* **TASK PROMPT**
Reproduce, word for word, the whole plan below on how random seeds affect algorithm performance.

┌─ PASSAGE TO READ

Within line of work one:
A list of centered ranges will be investigated. Each range will be checked against other ranges for performance and accuracy against each configuration. The results will be reviewed and compared against benchmarks.
Within line of work two:
Different distributions will be used to generate a random seed. Then the same exercise in part one will be applied. Results will be compared between part one and part two and general conclusions will be drawn.
It is imperative to understand where and how randomness is used on an implementation by implementation basis, this will inform how random seeds come into contact with the rest of the code. It could be that a design choice in one library versus another could effect how random seeds augment performance. As always, the devil is in the details. And therefore, a code review will also take place. Then the author will attempt to re-implement from psuedo code each algorithm used. There will be no guarantee of performance of speed from these reference implementations. But the author will make every attempt to create as correct as possible an implementation. The goal of these reference implementations is to understand how choice of code design and randomness inter-relate. The final goal will be to understand how and if code design choices effect statistical performance and accuracy or inform assumptions of algorithms. And if so, how, why and in what context? Can we draw conclusions from randomness to how we interpret our results?
Finally, a careful analysis of explainers will be treated from this context. We want to know how explanations change when randomness changes. Therefore the above analysis will be carried out for:
- LIME
- SHAP
- EL5

└─
┌─ MATERIAL SUPPLIED

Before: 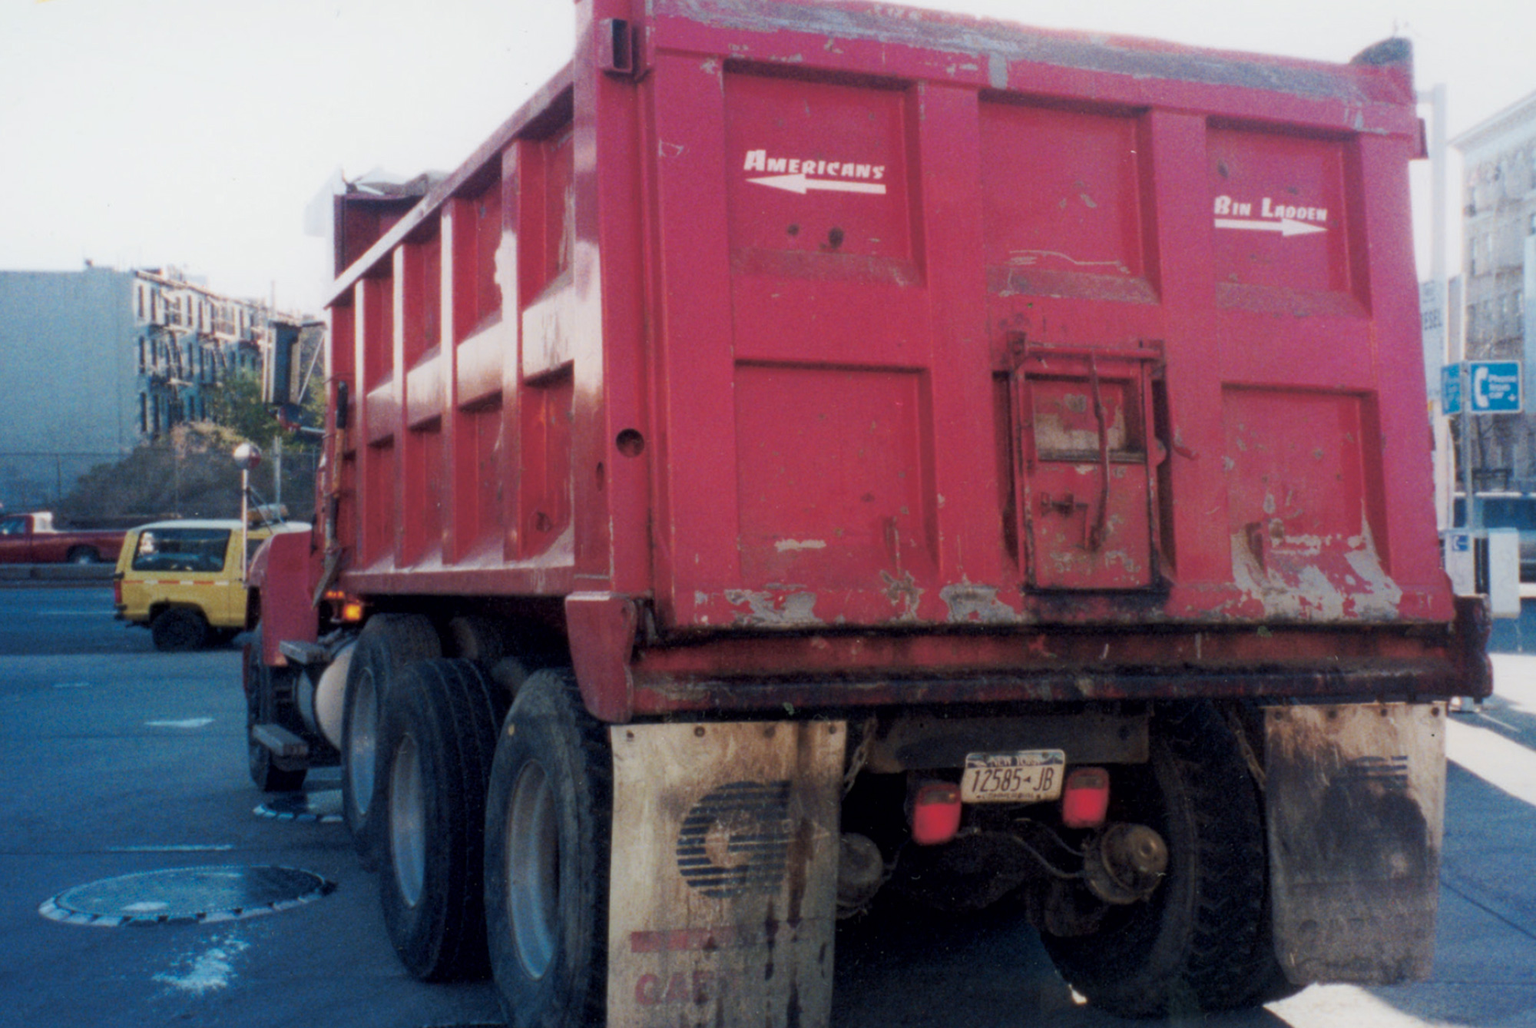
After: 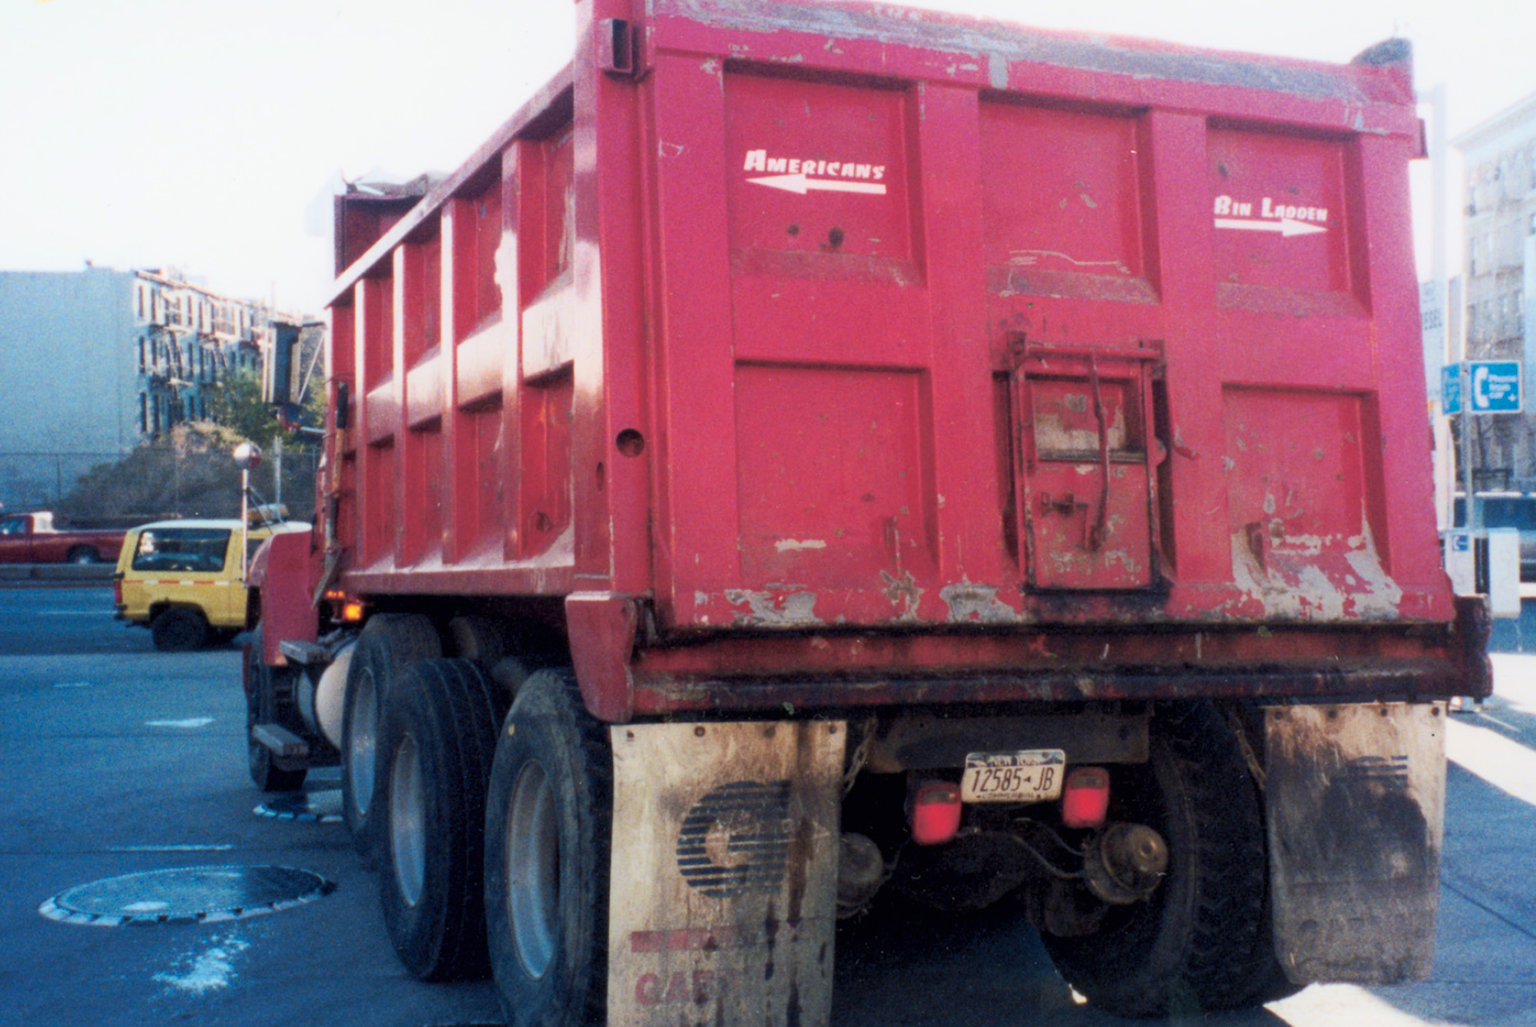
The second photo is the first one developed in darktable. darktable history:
contrast brightness saturation: contrast 0.203, brightness 0.155, saturation 0.147
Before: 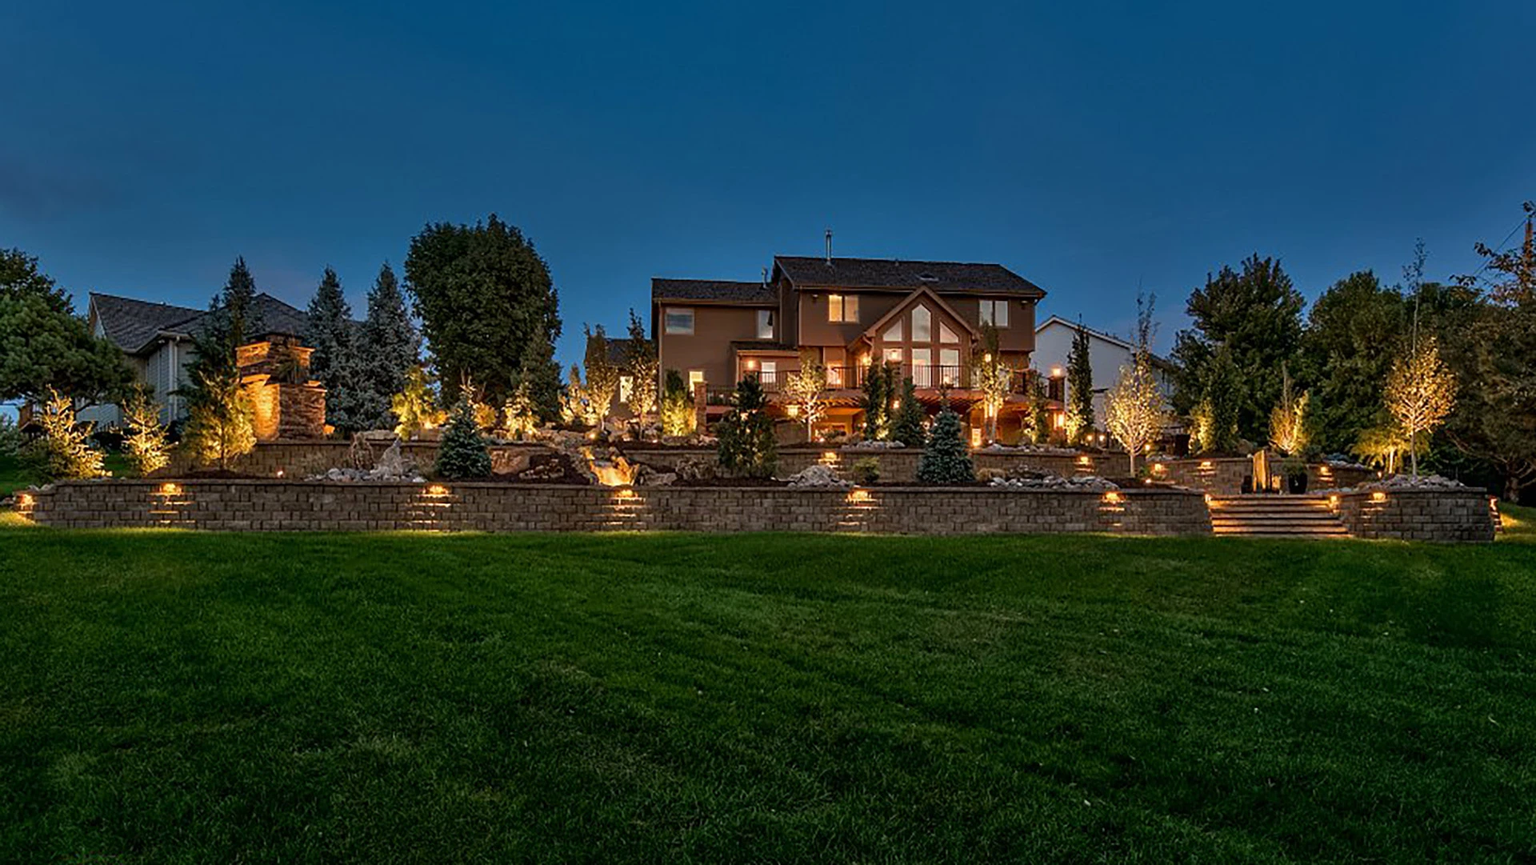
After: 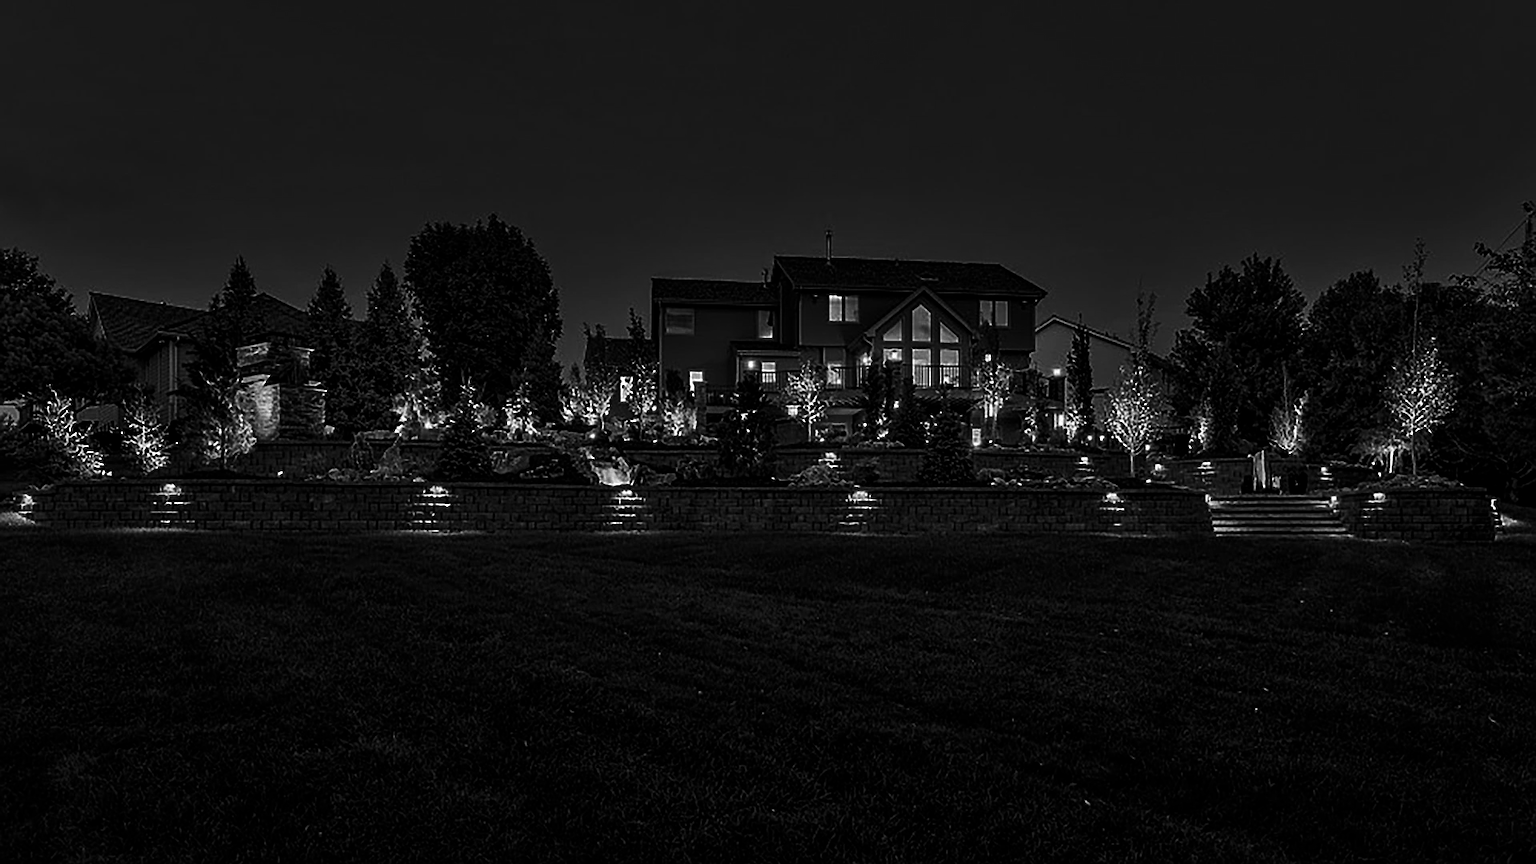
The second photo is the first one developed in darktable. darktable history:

└─

* **REPLY**
Within line of work one:
A list of centered ranges will be investigated. Each range will be checked against other ranges for performance and accuracy against each configuration. The results will be reviewed and compared against benchmarks.
Within line of work two:
Different distributions will be used to generate a random seed. Then the same exercise in part one will be applied. Results will be compared between part one and part two and general conclusions will be drawn.
It is imperative to understand where and how randomness is used on an implementation by implementation basis, this will inform how random seeds come into contact with the rest of the code. It could be that a design choice in one library versus another could effect how random seeds augment performance. As always, the devil is in the details. And therefore, a code review will also take place. Then the author will attempt to re-implement from psuedo code each algorithm used. There will be no guarantee of performance of speed from these reference implementations. But the author will make every attempt to create as correct as possible an implementation. The goal of these reference implementations is to understand how choice of code design and randomness inter-relate. The final goal will be to understand how and if code design choices effect statistical performance and accuracy or inform assumptions of algorithms. And if so, how, why and in what context? Can we draw conclusions from randomness to how we interpret our results?
Finally, a careful analysis of explainers will be treated from this context. We want to know how explanations change when randomness changes. Therefore the above analysis will be carried out for:
- LIME
- SHAP
- EL5